Data items:
[Begin]
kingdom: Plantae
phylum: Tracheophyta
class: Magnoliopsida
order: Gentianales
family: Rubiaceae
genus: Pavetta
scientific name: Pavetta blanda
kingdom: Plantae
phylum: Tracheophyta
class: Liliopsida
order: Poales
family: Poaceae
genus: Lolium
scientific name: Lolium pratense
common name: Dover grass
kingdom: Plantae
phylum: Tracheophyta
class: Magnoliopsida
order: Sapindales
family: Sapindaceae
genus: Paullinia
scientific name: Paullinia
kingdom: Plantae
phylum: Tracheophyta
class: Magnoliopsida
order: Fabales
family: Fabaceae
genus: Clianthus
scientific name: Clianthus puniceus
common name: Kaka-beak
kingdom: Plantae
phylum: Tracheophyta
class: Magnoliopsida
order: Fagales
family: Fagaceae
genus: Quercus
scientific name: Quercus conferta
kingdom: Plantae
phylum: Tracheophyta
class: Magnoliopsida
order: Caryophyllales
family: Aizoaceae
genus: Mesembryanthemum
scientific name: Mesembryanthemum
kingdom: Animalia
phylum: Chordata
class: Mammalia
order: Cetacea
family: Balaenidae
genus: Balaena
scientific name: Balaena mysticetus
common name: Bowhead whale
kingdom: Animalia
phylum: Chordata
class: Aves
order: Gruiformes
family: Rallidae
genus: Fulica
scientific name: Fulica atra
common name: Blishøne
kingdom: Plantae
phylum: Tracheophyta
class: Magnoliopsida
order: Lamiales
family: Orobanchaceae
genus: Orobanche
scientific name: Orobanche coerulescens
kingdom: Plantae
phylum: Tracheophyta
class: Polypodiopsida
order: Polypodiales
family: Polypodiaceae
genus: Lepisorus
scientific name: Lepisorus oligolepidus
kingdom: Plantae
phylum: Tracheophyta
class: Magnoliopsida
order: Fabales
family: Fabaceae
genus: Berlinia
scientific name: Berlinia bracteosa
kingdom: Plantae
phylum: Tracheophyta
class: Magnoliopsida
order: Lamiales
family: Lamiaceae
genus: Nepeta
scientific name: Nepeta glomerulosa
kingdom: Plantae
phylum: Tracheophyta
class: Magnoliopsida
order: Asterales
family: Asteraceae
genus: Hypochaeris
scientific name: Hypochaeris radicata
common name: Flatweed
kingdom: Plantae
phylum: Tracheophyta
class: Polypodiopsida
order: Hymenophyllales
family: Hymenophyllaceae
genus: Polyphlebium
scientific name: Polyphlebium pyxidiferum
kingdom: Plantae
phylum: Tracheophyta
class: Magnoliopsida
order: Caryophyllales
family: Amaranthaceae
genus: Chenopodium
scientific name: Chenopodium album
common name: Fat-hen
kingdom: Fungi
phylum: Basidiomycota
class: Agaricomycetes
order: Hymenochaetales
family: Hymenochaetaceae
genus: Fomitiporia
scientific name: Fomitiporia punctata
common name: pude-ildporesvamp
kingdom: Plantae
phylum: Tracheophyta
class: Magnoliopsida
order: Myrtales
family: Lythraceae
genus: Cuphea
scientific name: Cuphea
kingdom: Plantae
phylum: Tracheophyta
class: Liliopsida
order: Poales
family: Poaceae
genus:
[End]
## Written problem:
Starting with the line with "scientific name: Paullinia" and going on through the line with "family: Polypodiaceae", output those lines of the entries as a JSON list of strings, one string per line, leaving out any blank lines.

## Result for this exercise:
[
  "scientific name: Paullinia",
  "kingdom: Plantae",
  "phylum: Tracheophyta",
  "class: Magnoliopsida",
  "order: Fabales",
  "family: Fabaceae",
  "genus: Clianthus",
  "scientific name: Clianthus puniceus",
  "common name: Kaka-beak",
  "kingdom: Plantae",
  "phylum: Tracheophyta",
  "class: Magnoliopsida",
  "order: Fagales",
  "family: Fagaceae",
  "genus: Quercus",
  "scientific name: Quercus conferta",
  "kingdom: Plantae",
  "phylum: Tracheophyta",
  "class: Magnoliopsida",
  "order: Caryophyllales",
  "family: Aizoaceae",
  "genus: Mesembryanthemum",
  "scientific name: Mesembryanthemum",
  "kingdom: Animalia",
  "phylum: Chordata",
  "class: Mammalia",
  "order: Cetacea",
  "family: Balaenidae",
  "genus: Balaena",
  "scientific name: Balaena mysticetus",
  "common name: Bowhead whale",
  "kingdom: Animalia",
  "phylum: Chordata",
  "class: Aves",
  "order: Gruiformes",
  "family: Rallidae",
  "genus: Fulica",
  "scientific name: Fulica atra",
  "common name: Blishøne",
  "kingdom: Plantae",
  "phylum: Tracheophyta",
  "class: Magnoliopsida",
  "order: Lamiales",
  "family: Orobanchaceae",
  "genus: Orobanche",
  "scientific name: Orobanche coerulescens",
  "kingdom: Plantae",
  "phylum: Tracheophyta",
  "class: Polypodiopsida",
  "order: Polypodiales",
  "family: Polypodiaceae"
]